Our bodies handle infectious diseases in a couple different
ways; there are adaptive responses, such as coughing, sneezing, vomiting, and
diarrhea, and immune responses. Whether it is because adaptive responses are
associated with sickness or because they are just really unpleasant, there
seems to be a negative perception of them.
It isn’t really uncommon then to want to treat the
uncomfortable symptoms that accompany infectious disease. But in fact,
suppressing the adaptive responses your body has can have harmful repercussions
as far as overcoming the infection goes. Our bodies have adapted these
reactions to rid itself of the pathogens. Responses like vomiting or coughing
are the body’s means of physically flushing or expelling as much of the
pathogen as possible.
So why do we generally act to treat these symptoms through
suppression if this causes the body to house more of the pathogen and work harder
to destroy it?
In many cases, these symptoms are thought of as part of the
pathogen and not the body’s protective response to it. Pharmaceutical companies
that fund the clinical treatment of these adaptive responses are unlikely to
support the idea that simply resting and recuperating may be best to allow the
body to fight the sickness.
Why should we have to suffer pain if we have the option not
to? Chapter 8 of Medical Anthropology introduces the concept of a high ‘pain
intolerance’ in the U.S. because of the option to treat adaptive responses.
Along with this idea, if patients seek medical advice and what they get is
recommendation to do nothing but take it easy, rest and recuperate, they may
see that their money was poorly spent at the doctor’s office. Perhaps this
could be remedied by the same advice with suggestions to take needed supplements
afterwards to fortify bodily systems that were drained from the sickness?
People are expected to continue on with life even in the
face of sickness. Our busy schedules don’t allow extraneous time to be sick, so
naturally quick fixes of the symptoms of pathogens are widely sought after. But
is this best for our health? And wouldn’t the medical community, entrusted with
the responsibility to endorse health, have an obligation to direct us in the
healthiest option, not just give us a drug to mask the symptoms?

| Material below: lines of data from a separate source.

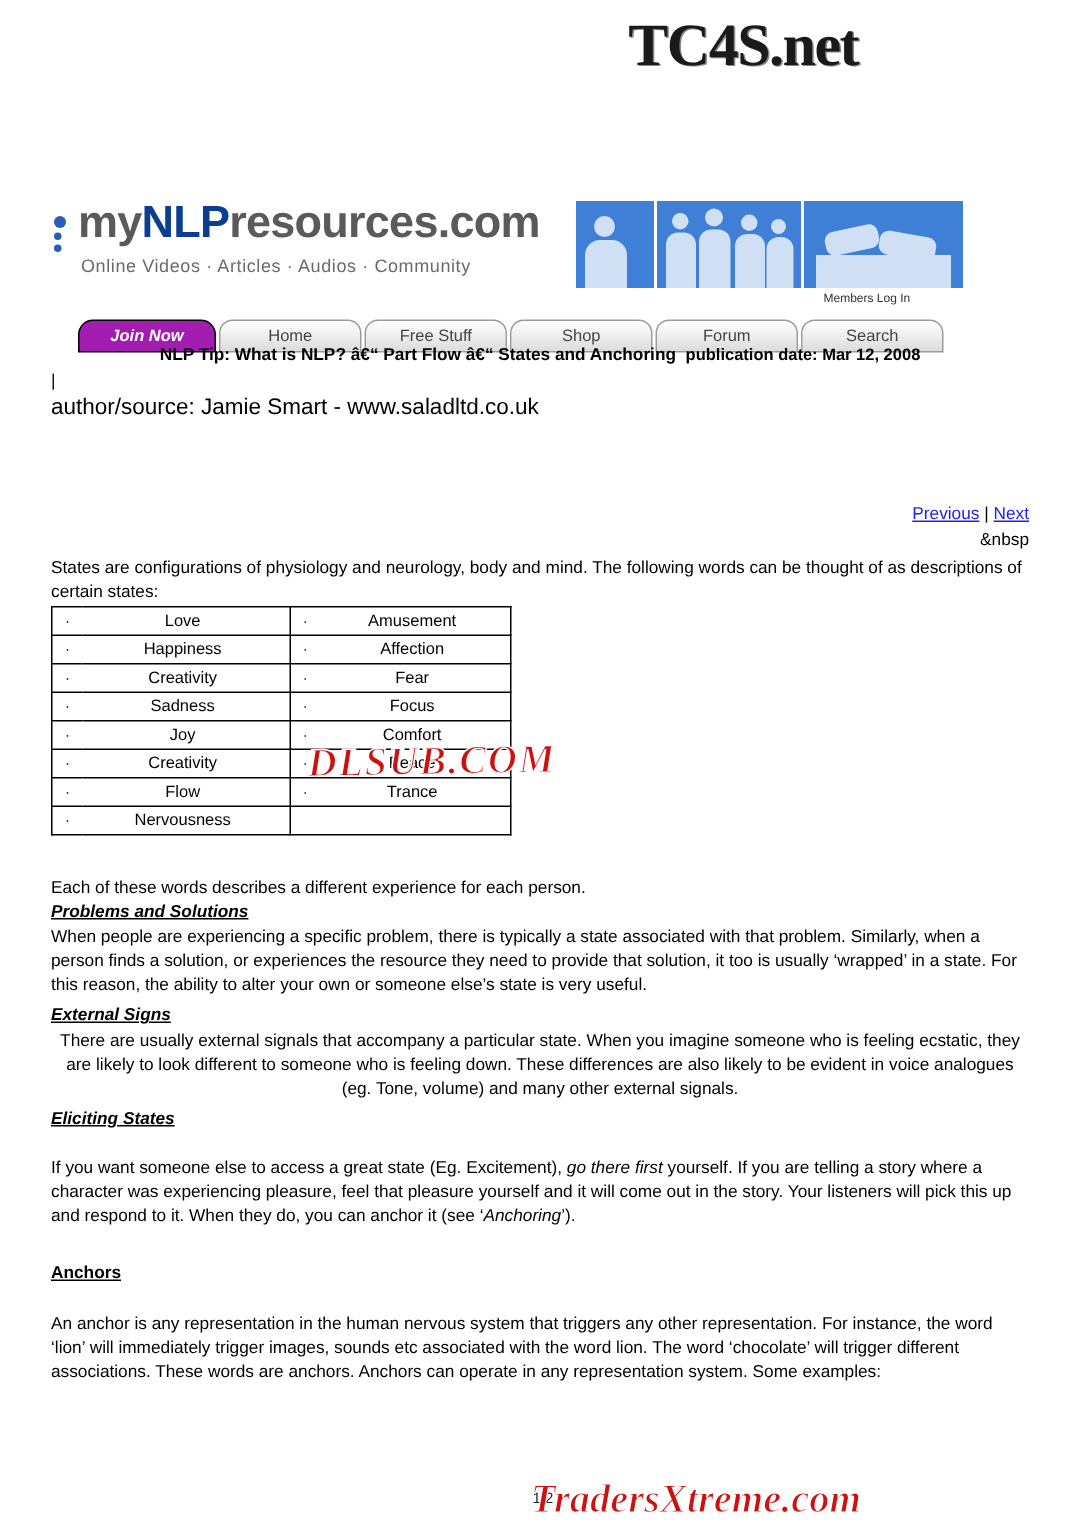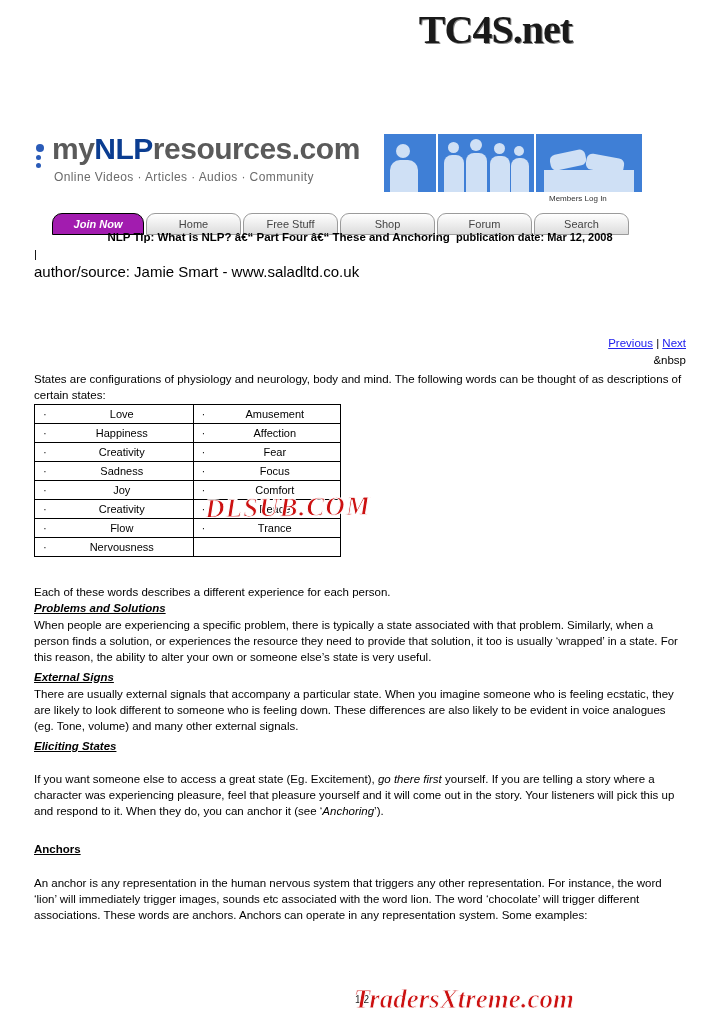--- a/index.html
+++ b/index.html
@@ -324,21 +324,21 @@
     <div class="nav-tab join">Join Now</div>
     <div class="nav-tab">Home</div>
     <div class="nav-tab">Free Stuff</div>
     <div class="nav-tab">Shop</div>
     <div class="nav-tab">Forum</div>
     <div class="nav-tab">Search</div>
   </div>
 
   <div class="article">
     <div class="title-line">
-      <span>NLP Tip: What is NLP? â€“ Part Four â€“ These and Anchoring</span>&nbsp;&nbsp;<span class="pubdate">publication date: Mar 12, 2008</span>
+      <span>NLP Tip: What is NLP? â€“ Part Flow â€“ States and Anchoring</span>&nbsp;&nbsp;<span class="pubdate">publication date: Mar 12, 2008</span>
     </div>
     <div class="pipe-line">|</div>
     <div class="author-line">author/source: Jamie Smart - www.saladltd.co.uk</div>
   </div>
 
   <div class="prevnext">
     <a>Previous</a><span> |</span> <a>Next</a>
   </div>
   <div class="nbsp-line">&amp;nbsp</div>
 
@@ -398,21 +398,21 @@
   </table>
 
   <div class="dlsub-watermark">DLSUB.COM</div>
 
   <div class="p-block" style="top:585px;">Each of these words describes a different experience for each person.</div>
 
   <h3 class="sub p-block" style="top:601px;">Problems and Solutions</h3>
   <div class="p-block" style="top:618px;">When people are experiencing a specific problem, there is typically a state associated with that problem. Similarly, when a person finds a solution, or experiences the resource they need to provide that solution, it too is usually ‘wrapped’ in a state. For this reason, the ability to alter your own or someone else’s state is very useful.</div>
 
   <h3 class="sub p-block" style="top:670px;">External Signs</h3>
-  <div class="p-block" style="top:687px;">There are usually external signals that accompany a particular state. When you imagine someone who is feeling ecstatic, they are likely to look different to someone who is feeling down. These differences are also likely to be evident in voice analogues (eg. Tone, volume) and many other external signals.</div>
+  <div class="p-block" style="top:687px;text-align:center;">There are usually external signals that accompany a particular state. When you imagine someone who is feeling ecstatic, they are likely to look different to someone who is feeling down. These differences are also likely to be evident in voice analogues (eg. Tone, volume) and many other external signals.</div>
 
   <h3 class="sub p-block" style="top:739px;">Eliciting States</h3>
   <div class="p-block" style="top:772px;"><span>If you want someone else to access a great state (Eg. Excitement), </span><span class="ital">go there first</span><span> yourself. If you are telling a story where a character was experiencing pleasure, feel that pleasure yourself and it will come out in the story. Your listeners will pick this up and respond to it. When they do, you can anchor it (see ‘</span><span class="ital">Anchoring</span><span>’).</span></div>
 
   <h3 class="sub p-block" style="top:842px;font-style:normal;">Anchors</h3>
   <div class="p-block" style="top:876px;">An anchor is any representation in the human nervous system that triggers any other representation. For instance, the word ‘lion’ will immediately trigger images, sounds etc associated with the word lion. The word ‘chocolate’ will trigger different associations. These words are anchors. Anchors can operate in any representation system. Some examples:</div>
 
   <div class="footer-page">1/2</div>
   <div class="tx-watermark">TradersXtreme.com</div>
 </div>

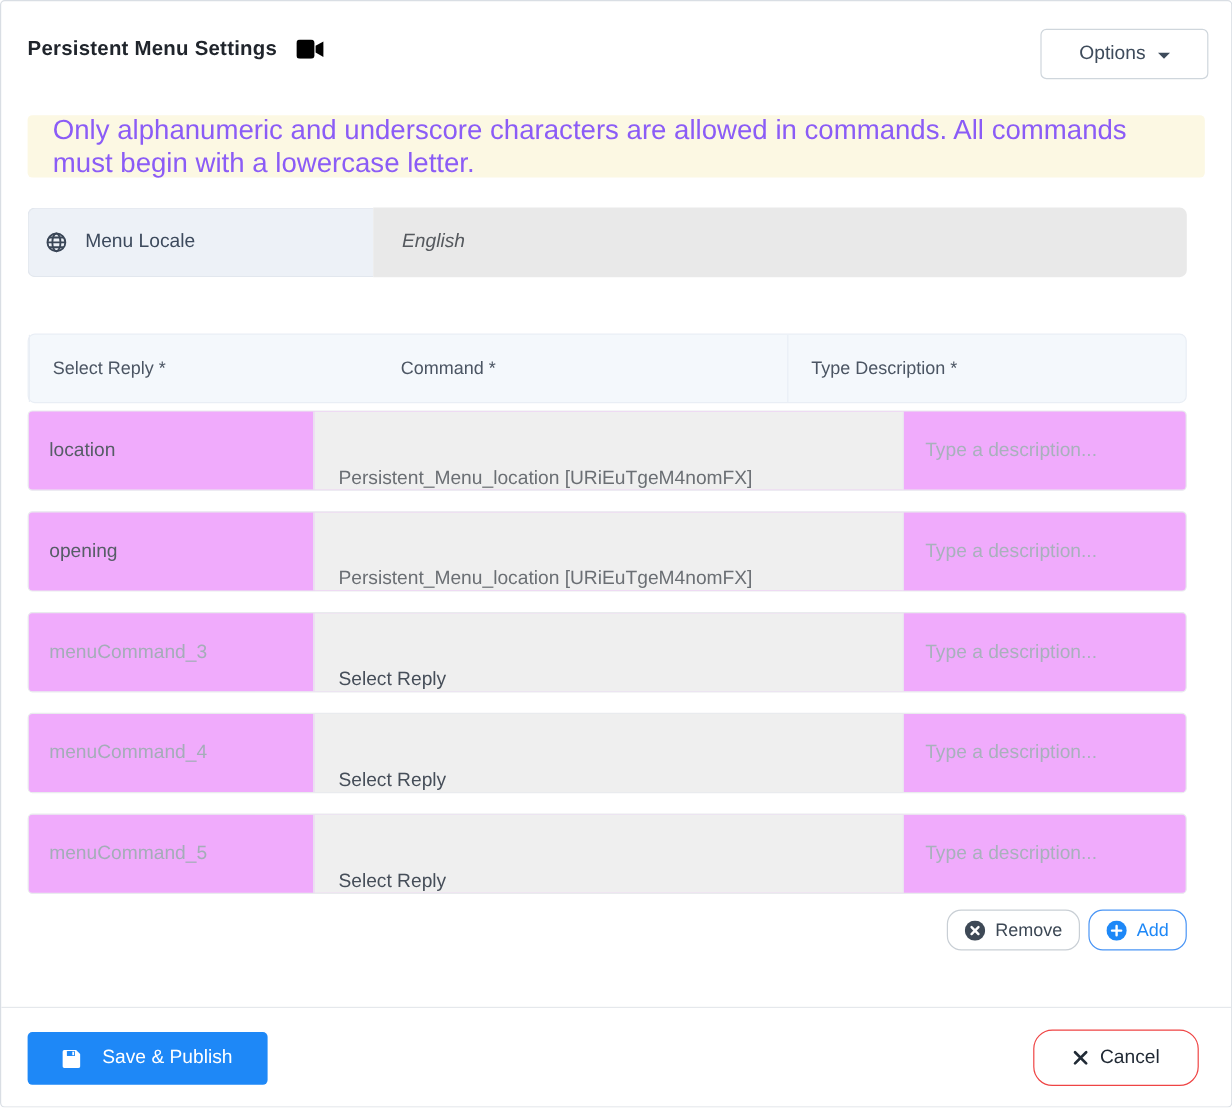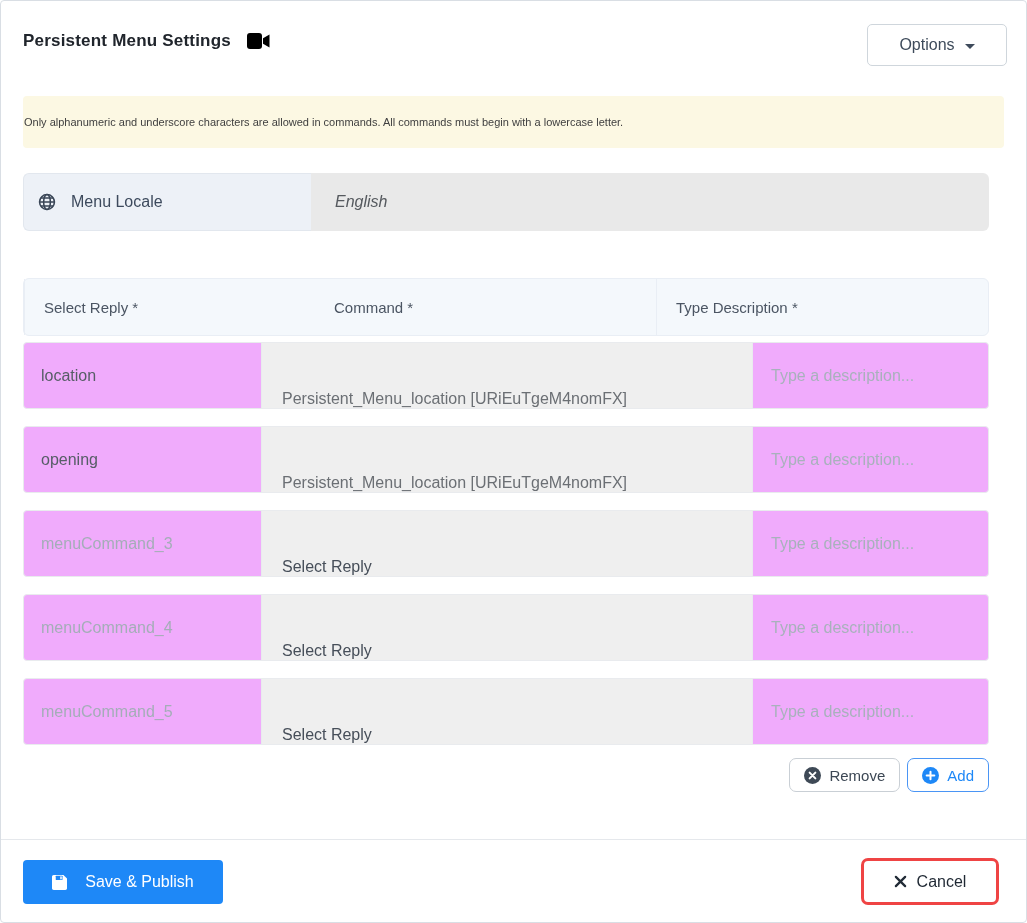--- a/index.html
+++ b/index.html
@@ -36,22 +36,22 @@
     width: 0; height: 0;
     border-left: 5px solid transparent; border-right: 5px solid transparent;
     border-top: 5px solid #3e4b5b;
     margin-top: 2px;
   }
 
   
   .alert {
     position: absolute; top: 95px; left: 22px; right: 22px; height: 52px;
     background: #fcf8e3; border-radius: 4px;
-    display: flex; align-items: center; padding: 0 1px;
-    font-size: 11px; color: #404040;
+    display: flex; align-items: center; padding: 0 21px;
+    font-size: 23px; color: #8b5cf6;
   }
 
   
   .locale-row { position: absolute; top: 172px; left: 22px; right: 37px; height: 58px; display: flex; }
   .locale-label {
     width: 288px; background: #edf1f7;
     border: 1px solid #e2e7ee; border-right: none;
     border-radius: 6px 0 0 6px;
     display: flex; align-items: center; gap: 15px; padding-left: 14px;
     color: #3d4a5d; font-size: 16px;
@@ -95,39 +95,39 @@
   .cell-desc { flex: 1; display: flex; }
   .cell-desc input {
     width: 100%; border: none; outline: none; background: transparent;
     font-family: inherit; font-size: 16px; color: #565d66; padding-left: 18px;
   }
   .cell-desc input::placeholder { color: #a8b1bc; opacity: 1; }
 
   
   .row-actions { position: absolute; top: 757px; right: 37px; display: flex; gap: 7px; }
   .btn-remove, .btn-add {
-    height: 34px; padding: 0 14px; background: #fff; border-radius: 7px;
+    height: 34px; padding: 0 14px; background: #fff; border-radius: 12px;
     display: flex; align-items: center; gap: 8px;
     font-family: inherit; font-size: 15px; cursor: pointer;
   }
   .btn-remove { border: 1px solid #c9cfd5; color: #3c4754; }
   .btn-add { border: 1px solid #4a95f5; color: #1e88f7; }
 
   
   .footer-divider { position: absolute; top: 838px; left: 0; right: 0; height: 1px; background: #e5e8ec; }
   .btn-save {
     position: absolute; left: 22px; top: 859px; width: 200px; height: 44px;
     background: #1e88f7; border: none; border-radius: 4px;
     color: #fff; font-size: 16px; font-family: inherit;
     display: flex; align-items: center; justify-content: center; gap: 18px;
     cursor: pointer;
   }
   .btn-cancel {
     position: absolute; right: 27px; top: 857px; width: 138px; height: 47px;
-    background: #fff; border: 3px solid #ef4444; border-radius: 7px;
+    background: #fff; border: 1px solid #ef4444; border-radius: 16px;
     color: #1f2833; font-size: 16px; font-family: inherit;
     display: flex; align-items: center; justify-content: center; gap: 10px;
     cursor: pointer;
   }
   .icon { display: inline-flex; align-items: center; }
 </style>
 </head>
 <body>
 
 <div class="card">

At the same time, it may be a public health concern to not
treat the symptoms if individuals are still going to participate in their
social obligations. Coughing, sneezing, diahhrea are all the body’s way to
expelling infection, therefore increasing its presence to the rest of a
population and increasing other people’s susceptibility to it.
Hi Paige, nice post!
ReplyDeleteAbout harmful repercussions of suppressing the body’s adaptive responses, I agree – getting used to certain infections is the essence of building immunity. In my opinion, the medical community usually directs us towards the healthiest option, but patients want medication because, as you said, they don’t have time to be sick – or they don’t believe natural remedies will be effective. I think of this in relation to other cultures that primarily use natural and herbal remedies for sickness; it is how medication worked before industrialization. Additionally, I agree that pharmaceutical companies are unlikely to support idea of natural rest as cure. Like we’ve learned with some other aspects of health (thinking of diet), industrialization is not 100% beneficial for it.
As far as symptom suppression through pharmaceuticals, it is also easier for those patients to just take a second to take the pills and think that it will cure them as they continue about their daily lives. In my experience, medical professions offer both as options, along with general expert advice and direction, but ultimately it is up to whoever is sick to use these given options to cure themselves. Furthermore, these medication recipients may take given medication until symptoms are gone but not until the prescribed amount is finished – I say this because I know I’m one of them.